To make sense of any yield conversation you must have an idea of all the factors involved for the number to have any real meaning.  Together the balance of the efficiency of pickup, potency, and overall yield provides us with the big picture and terms that allow useful comparison of different products and processes.  There’s really no such thing as “bad, good, better or worse” in this balance of efficiency, potency and yield, there’s only what’s right for any person’s individual needs.  Hopefully, with what I have shared here you will be armed with the knowledge to make good and informed decisions on what’s best for you.





  1. Hi Ichibancrafter! My husband would like permission to link a blog post to your blog. Please let me know if I have your OK.

  2. Hi Ichi
    I have a thought…how about a short QWET on fresh flower…freezer or dry ice to get the terps and most desirable and fragile bioflavinoids…THEN decarb the strained flower and QWET a second longer time for max THC extraction….now you have a full spectrum extract with max terpenes and max THC. Do you think it would work? Kevin

    1. I would encourage you to try but my initial thought is that it wouldn’t work. To keep the water and green content out you would need very cold temps, and at those temps the ethanol becomes less effective at collecting the oil. Maybe there is a chance it can quickly grab more terps but I’m guessing not

    2. I’m not sure, but always heard always decarb first. So i do. I used flower for an infusion, then used the same flower to do a tincture and it was great!!

      1. Right.
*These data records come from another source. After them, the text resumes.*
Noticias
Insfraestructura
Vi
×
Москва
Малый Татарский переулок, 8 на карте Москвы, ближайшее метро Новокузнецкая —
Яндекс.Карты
People that don’t really understand what they are doing often do things incorrectly then say it came out “great.” The truth is it wasn’t great, you just think it was because you don’t know better. Just like if I were to tell you that my cakes come out better when I put the eggs in after baking the rest of the ingredients. You intrinsically know that is silly because you actually know about making a cake, but you may be able to sell that to someone that’s never cooked before. That’s basically what your comment here looks like to me. You can decarb either before or after, its a chemical reaction. Doing and infusion then running the oil laden material with ethanol to make a tincture is about the worst thing you can do to make a decent extraction. I’m sorry this may come across as harsh but there was not better way to respond to this except with directness.

  3. I have a Source Turbo ordered and would like to make a similar version of what I buy. The bottle says “Full Spectrum Extract” 30ml bottle, and at the top it says it’s 1000mg CDB , so dose this mean it took one ounce of flower to make one bottle ? In other words if I extract oil from one ounce of plant and add the oil produced to say mtc oil to fill one bottle, am I on the right track ?

    1. I get where you are coming from, but it doesn’t really work like that. An ounce of flower can have anywhere from 0% to around 29% cannabinoids. That means an ounce of flower can contain a range of something like 0 mg to 8,120 mg. Then depending on the extraction efficiency that top end would come down to some number under that. So, as you can see, you can’t really tell how much flower/material it took for them to make the bottle. All you do know (assuming they aren’t cheating on the label as the majority of commercial CBD products do) is that they introduced some amount of CBD full spectrum oil (probably actually isolate) to around 29 ml of carrier oil. For you to accurately now how much you are putting into your own creations you would need to get the concentrate tested. Otherwise you will be left with estimating, and you can see how I estimate in my “Cooking with Concentrates” post.

  4. You had me lmao on that statement about getting your chlorophyll.
    “Instead of polluting your concentrate, get the healthy chlorophyll from a better source like spinach, kale, and microgreens.”
    I kept thinking, but I don’t want to smoke spinach! 😝

    Thanks for sharing your knowledge.